墓参りに行く予定を立てていたにもかかわらず,家内ともども寝坊をしてしまう。

かなり遅い朝食をとり,墓参りの準備。結局,家を出たのは15時半過ぎで,先に昼食をとってからひばりヶ丘に向かう。電車から見える西の空はどうにか陽光を抱えているものの風前の灯だ。駅に着き南口へ降りると冬の夜が訪れていた。タクシーで墓まで行き,暗いなかお参りをする。田無タワーの青さと星あかり。イオンモールまで歩き買い物。家内,娘と19時に待ち合わせることにした。安くなっていた靴を一足買い,3階の未来堂書店に入る。自戒をこめて,ときどきこの書店の棚を眺める。書店を維持していくには,このような店づくりをせざるを得ないのかと。
夕飯をとって,田無経由で家に戻った。

パソコンを立ち上げ,プラグインの検索をしながらヘッドホンで音楽を聴く。明日がデヴィッド・ボウイの誕生日だったことに気づき,途端,1979年12月末のFM番組を思い出した。明日から1980年代が始まろうとするその日,70年代の洋楽トップ10チャートが(リクエストだったと思うのだけれど)発表された。今となっては嘘のように感じられるほど,サイモン・アンド・ガーファンクルへの支持が多かった。「明日にかける橋」が1位だった。

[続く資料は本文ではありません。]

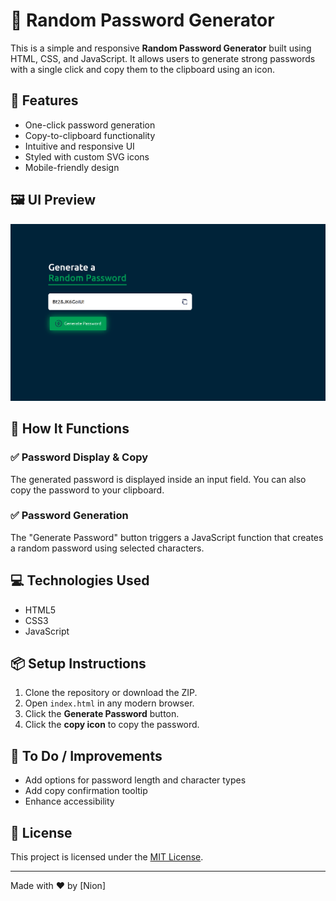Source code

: # 🔐 Random Password Generator

This is a simple and responsive **Random Password Generator** built using HTML, CSS, and JavaScript. It allows users to generate strong passwords with a single click and copy them to the clipboard using an icon.

## 🚀 Features

- One-click password generation
- Copy-to-clipboard functionality
- Intuitive and responsive UI
- Styled with custom SVG icons
- Mobile-friendly design

## 🖼️ UI Preview

![Screenshot of the app](./imgr/Screenshot%202025-04-30%20073100.png) <!-- Replace with your actual screenshot if available -->


## 🧩 How It Functions

### ✅ Password Display & Copy

The generated password is displayed inside an input field. You can also copy the password to your clipboard.

### ✅ Password Generation

The "Generate Password" button triggers a JavaScript function that creates a random password using selected characters.

## 💻 Technologies Used

- HTML5
- CSS3
- JavaScript

## 📦 Setup Instructions

1. Clone the repository or download the ZIP.
2. Open `index.html` in any modern browser.
3. Click the **Generate Password** button.
4. Click the **copy icon** to copy the password.

## 🎯 To Do / Improvements

- Add options for password length and character types
- Add copy confirmation tooltip
- Enhance accessibility

## 📜 License

This project is licensed under the [MIT License](LICENSE).

---

Made with ❤️ by [Nion] 

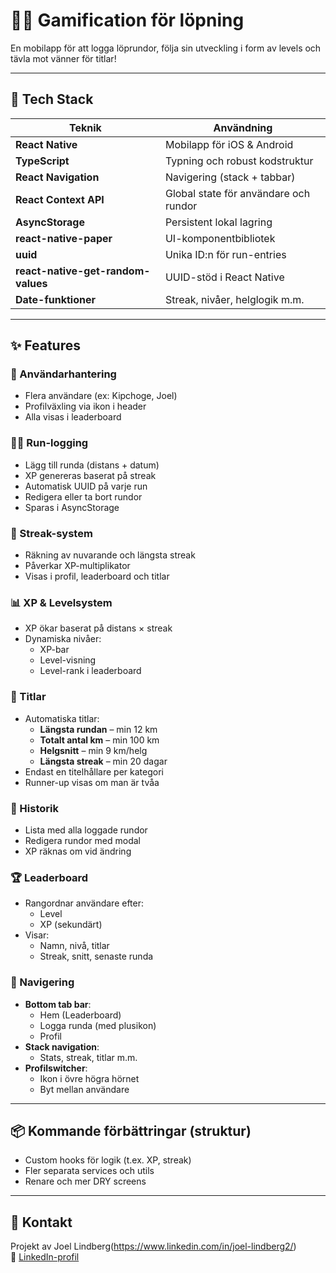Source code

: # 🏃‍♂️ Gamification för löpning

En mobilapp för att logga löprundor, följa sin utveckling i form av levels och tävla mot vänner för titlar! 

---

## 🧰 Tech Stack

| Teknik | Användning |
|--------|------------|
| **React Native** | Mobilapp för iOS & Android |
| **TypeScript** | Typning och robust kodstruktur |
| **React Navigation** | Navigering (stack + tabbar) |
| **React Context API** | Global state för användare och rundor |
| **AsyncStorage** | Persistent lokal lagring |
| **react-native-paper** | UI-komponentbibliotek |
| **uuid** | Unika ID:n för run-entries |
| **react-native-get-random-values** | UUID-stöd i React Native |
| **Date-funktioner** | Streak, nivåer, helglogik m.m. |

---

## ✨ Features

### 👤 Användarhantering
- Flera användare (ex: Kipchoge, Joel)
- Profilväxling via ikon i header
- Alla visas i leaderboard

### 🏃‍♂️ Run-logging
- Lägg till runda (distans + datum)
- XP genereras baserat på streak
- Automatisk UUID på varje run
- Redigera eller ta bort rundor
- Sparas i AsyncStorage

### 🔁 Streak-system
- Räkning av nuvarande och längsta streak
- Påverkar XP-multiplikator
- Visas i profil, leaderboard och titlar

### 📊 XP & Levelsystem
- XP ökar baserat på distans × streak
- Dynamiska nivåer:
  - XP-bar
  - Level-visning
  - Level-rank i leaderboard

### 🏅 Titlar
- Automatiska titlar:
  - **Längsta rundan** – min 12 km
  - **Totalt antal km** – min 100 km
  - **Helgsnitt** – min 9 km/helg
  - **Längsta streak** – min 20 dagar
- Endast en titelhållare per kategori
- Runner-up visas om man är tvåa

### 📖 Historik
- Lista med alla loggade rundor
- Redigera rundor med modal
- XP räknas om vid ändring

### 🏆 Leaderboard
- Rangordnar användare efter:
  - Level
  - XP (sekundärt)
- Visar:
  - Namn, nivå, titlar
  - Streak, snitt, senaste runda

### 📱 Navigering
- **Bottom tab bar**:
  - Hem (Leaderboard)
  - Logga runda (med plusikon)
  - Profil
- **Stack navigation**:
  - Stats, streak, titlar m.m.
- **Profilswitcher**:
  - Ikon i övre högra hörnet
  - Byt mellan användare

---

## 📦 Kommande förbättringar (struktur)
- Custom hooks för logik (t.ex. XP, streak)
- Fler separata services och utils
- Renare och mer DRY screens

---

## 🤝 Kontakt

Projekt av Joel Lindberg(https://www.linkedin.com/in/joel-lindberg2/)  
🔗 [LinkedIn-profil](https://www.linkedin.com/in/joel-lindberg2/)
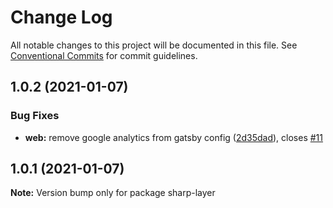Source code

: # Change Log

All notable changes to this project will be documented in this file.
See [Conventional Commits](https://conventionalcommits.org) for commit guidelines.

## 1.0.2 (2021-01-07)


### Bug Fixes

* **web:** remove google analytics from gatsby config ([2d35dad](https://github.com/bolbken/meandering-rocks/commit/2d35dadbb64ab060f2d5a8852dd1a2fd8c9b893a)), closes [#11](https://github.com/bolbken/meandering-rocks/issues/11)





## 1.0.1 (2021-01-07)

**Note:** Version bump only for package sharp-layer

兄貴をもつ芳弘はエルトン・ジョンの「グッバイ・イエロー・ブリックロード」が1位だろうという。私たちは高校一年生だった。どちらもリアルタイムで体験した音楽じゃないのだ。「背伸びしすぎだぞ芳弘」,ひとりごちた。ビートルズは小学校に入ったときに解散していた。1970年代前半に乗り遅れた世代にとって,その日発表されたトップ10は,だから決して同時代の感覚ではなかった。NHK-FMとぎんざNOWによって洋楽体験をした私たちには,1979年時点で,せいぜい3,4年のキャリアしか持ち合わせていなかった。

いまだにその経緯を直接,聞いたことはないやっかいな生い立ちをもつ芳弘に兄貴がいたことで,たぶん何かが違ったのかもしれない。そういう友人が一人いると,たぶんそのまわりにも影響があるのだろう。彼が卒業した中学から同じ高校に入った奴らは,少なからず背伸びした音楽キャリアを披歴した。

でも,1970年代の洋楽のトップがサイモン・アンド・ガーファンクルやエルトン・ジョンとは思えないのだ。あれから40年近く経った今でもなお。